The page is divided in two, but don't bother with the left frame of the screen; it doesn't seem to serve any purpose.
Instead, start on the right side of the screen, which offers a comprehensive overview of the intricacies of the FSS, including detailed explanations of single-award schedules, multiple-award schedules and blanket purchase agreements.
The guide also offers helpful guidance for vendors preparing to seek a multiple-award contract. However, this section of the guide— along with other vital portions— are difficult to find because they are hidden behind several other pages of text. This page sorely needs a table of contents or some other type of resource to help readers avoid information overload.
The site does provide a search engine at the bottom of the page. However, it only takes the user to one area of the guide where the search topic resides.
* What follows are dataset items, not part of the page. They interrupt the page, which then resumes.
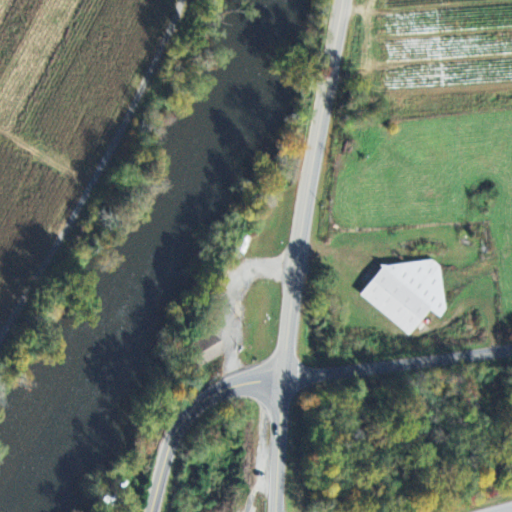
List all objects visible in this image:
river: (196, 225)
building: (242, 241)
road: (300, 254)
building: (419, 280)
building: (410, 294)
building: (393, 299)
building: (213, 348)
building: (199, 349)
road: (399, 363)
road: (188, 412)
river: (36, 469)
building: (109, 495)
road: (504, 509)
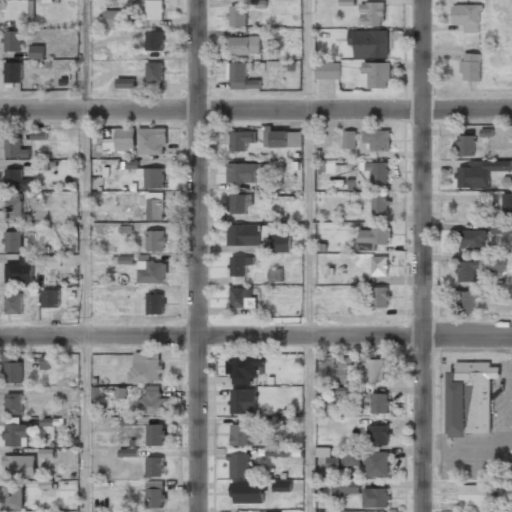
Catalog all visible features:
building: (347, 3)
building: (19, 9)
building: (154, 9)
building: (19, 10)
building: (154, 10)
building: (372, 13)
building: (372, 13)
building: (237, 15)
building: (238, 15)
building: (467, 17)
building: (467, 17)
building: (114, 18)
building: (115, 19)
building: (154, 40)
building: (13, 41)
building: (13, 41)
building: (154, 41)
building: (369, 43)
building: (369, 43)
building: (243, 45)
building: (244, 45)
building: (36, 52)
building: (37, 52)
road: (84, 55)
road: (308, 55)
building: (470, 67)
building: (471, 67)
building: (328, 70)
building: (328, 70)
building: (154, 71)
building: (13, 72)
building: (13, 72)
building: (154, 73)
building: (375, 75)
building: (375, 75)
building: (240, 76)
building: (240, 77)
building: (125, 83)
building: (125, 83)
building: (154, 85)
road: (256, 110)
building: (38, 136)
building: (117, 138)
building: (283, 138)
building: (283, 139)
building: (349, 139)
building: (349, 139)
building: (377, 139)
building: (240, 140)
building: (240, 140)
building: (376, 140)
building: (152, 141)
building: (152, 142)
building: (466, 145)
building: (465, 146)
building: (16, 148)
building: (15, 149)
building: (377, 170)
building: (377, 171)
building: (246, 172)
building: (480, 172)
building: (479, 173)
building: (246, 174)
building: (152, 177)
building: (153, 178)
building: (16, 180)
building: (17, 180)
building: (379, 203)
building: (380, 203)
building: (238, 204)
building: (507, 204)
building: (507, 204)
building: (238, 205)
building: (154, 206)
building: (13, 209)
building: (13, 210)
building: (154, 210)
road: (86, 223)
road: (308, 223)
building: (501, 228)
building: (247, 234)
building: (244, 235)
building: (373, 235)
building: (375, 236)
building: (472, 239)
building: (155, 240)
building: (471, 240)
building: (13, 241)
building: (14, 241)
building: (155, 241)
building: (281, 243)
building: (281, 244)
road: (197, 256)
road: (421, 256)
building: (240, 265)
building: (379, 266)
building: (379, 266)
building: (480, 267)
building: (238, 268)
building: (477, 268)
building: (20, 270)
building: (20, 271)
building: (151, 272)
building: (151, 272)
building: (275, 274)
building: (275, 275)
building: (379, 297)
building: (379, 297)
building: (50, 298)
building: (240, 298)
building: (242, 298)
building: (49, 299)
building: (467, 302)
building: (155, 303)
building: (466, 303)
building: (14, 304)
building: (154, 304)
building: (13, 305)
power tower: (76, 322)
power tower: (299, 322)
road: (256, 336)
building: (46, 363)
building: (146, 367)
building: (12, 368)
building: (12, 368)
building: (146, 368)
building: (242, 368)
building: (243, 369)
building: (377, 369)
building: (376, 371)
building: (476, 393)
building: (471, 397)
building: (242, 401)
building: (243, 401)
building: (153, 402)
building: (14, 403)
building: (153, 403)
building: (379, 403)
building: (13, 404)
building: (379, 404)
road: (86, 424)
road: (308, 424)
building: (155, 434)
building: (156, 434)
building: (240, 434)
building: (377, 434)
building: (14, 435)
building: (16, 435)
building: (240, 435)
building: (377, 435)
building: (128, 453)
building: (352, 457)
building: (332, 462)
building: (240, 464)
building: (376, 464)
building: (377, 464)
building: (18, 466)
building: (19, 466)
building: (154, 466)
building: (241, 466)
building: (154, 467)
building: (282, 487)
building: (345, 487)
building: (247, 492)
building: (247, 493)
building: (155, 494)
building: (477, 494)
building: (154, 495)
building: (476, 495)
building: (12, 497)
building: (375, 497)
building: (376, 497)
building: (12, 499)
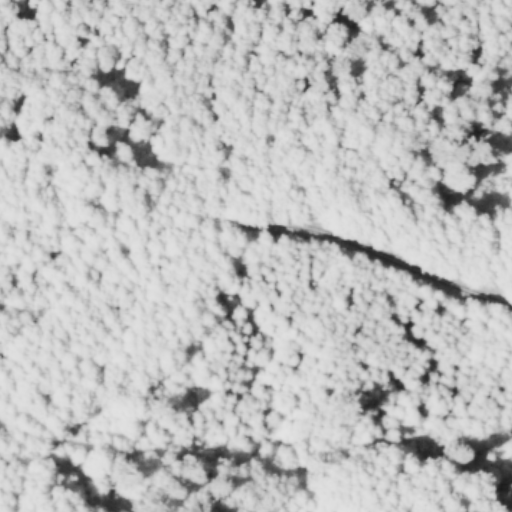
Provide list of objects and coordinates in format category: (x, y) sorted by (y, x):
road: (240, 219)
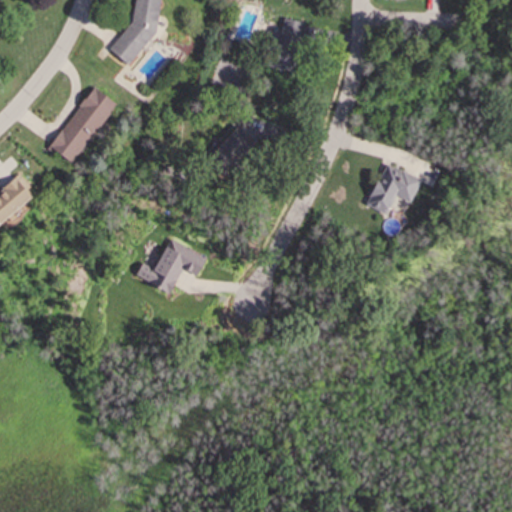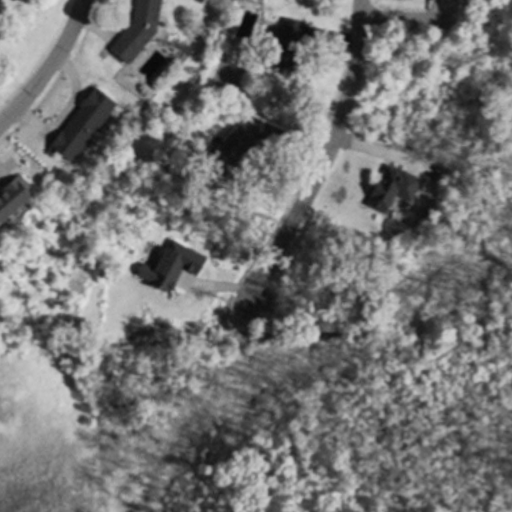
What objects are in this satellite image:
road: (407, 19)
building: (287, 44)
building: (287, 44)
road: (50, 68)
building: (80, 124)
building: (81, 125)
building: (231, 147)
building: (231, 148)
road: (384, 151)
road: (324, 155)
building: (391, 187)
building: (391, 188)
building: (12, 196)
building: (12, 196)
building: (170, 265)
building: (170, 266)
park: (248, 433)
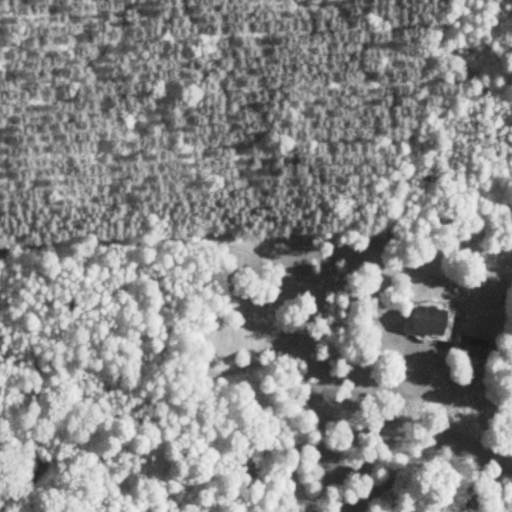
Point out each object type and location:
road: (265, 81)
building: (432, 322)
building: (475, 345)
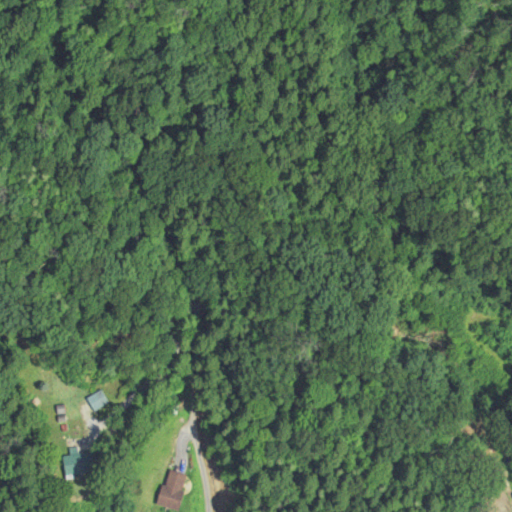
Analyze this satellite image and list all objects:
road: (480, 346)
building: (101, 402)
road: (189, 409)
building: (87, 466)
building: (176, 491)
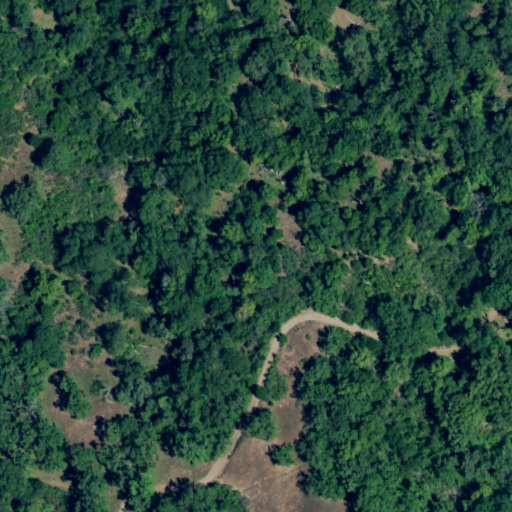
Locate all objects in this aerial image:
road: (297, 322)
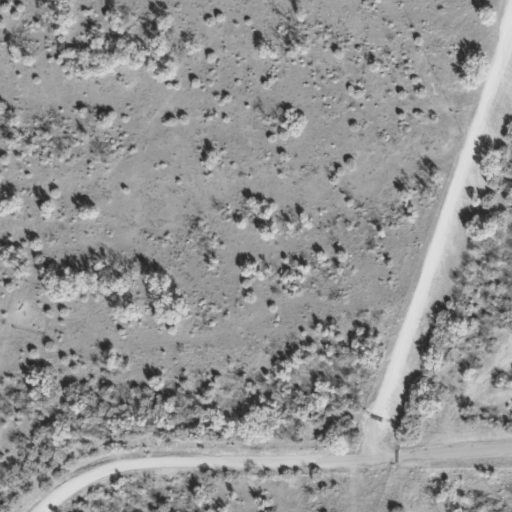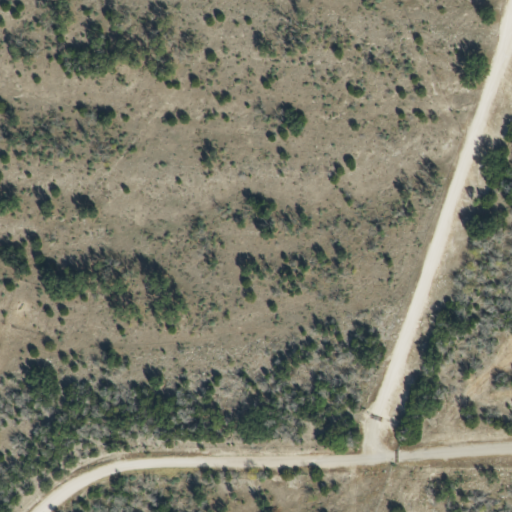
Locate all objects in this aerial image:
road: (446, 286)
road: (300, 503)
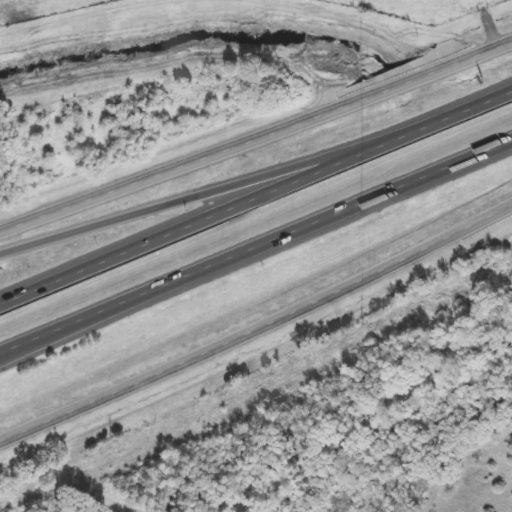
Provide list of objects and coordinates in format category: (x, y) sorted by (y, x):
road: (257, 137)
road: (224, 189)
road: (256, 200)
road: (256, 247)
road: (258, 326)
The others are highlighted throughout the document but are not pulled up during the initial search.
The Treasury Department has overhauled its home page to offer an electronic smorgasbord of data in a well-organized, eye-pleasing format that can be found at www.treas.gov and by clicking on the welcoming image of the Treasury building.
This site then presents a clear graphic of everything it offers in a tool box on the left side of the page. For those looking for a general overview of the agency, a good place to start is the About Treasury section, which is packed with information ranging from news about what happened on this date in Treasury history to a Learning Vault, which pulls together various educational offerings. For example, Treasury has been pressured by various groups over the years to stop making pennies, even though pennies are the most commonly used denomination of currency.
Other categories sweep the reader away to other Web sites that have details about Treasury bureaus and offices and other pieces of public information. Some of the most interesting include the Business Services section, which offers details about registering a business and links to various procurement sites, and the Current Headlines section, which has posted the latest Treasury reports and studies. This section soon will begin offering communications from the department to Congress such as testimony, proposed legislation, studies and reports prepared for Congress.
The page even has offerings for children and other students. Point your cursor to Educational Links, which pulls together pages for kids and also features the Dog of the Month page, which honors canines who happen to be Treasury employees. The Dog of the Month for July was B-Bad, a yellow Labrador retriever who works with the Customs Service in Texas and once helped to sniff out 995 pounds of marijuana that was hidden in a car.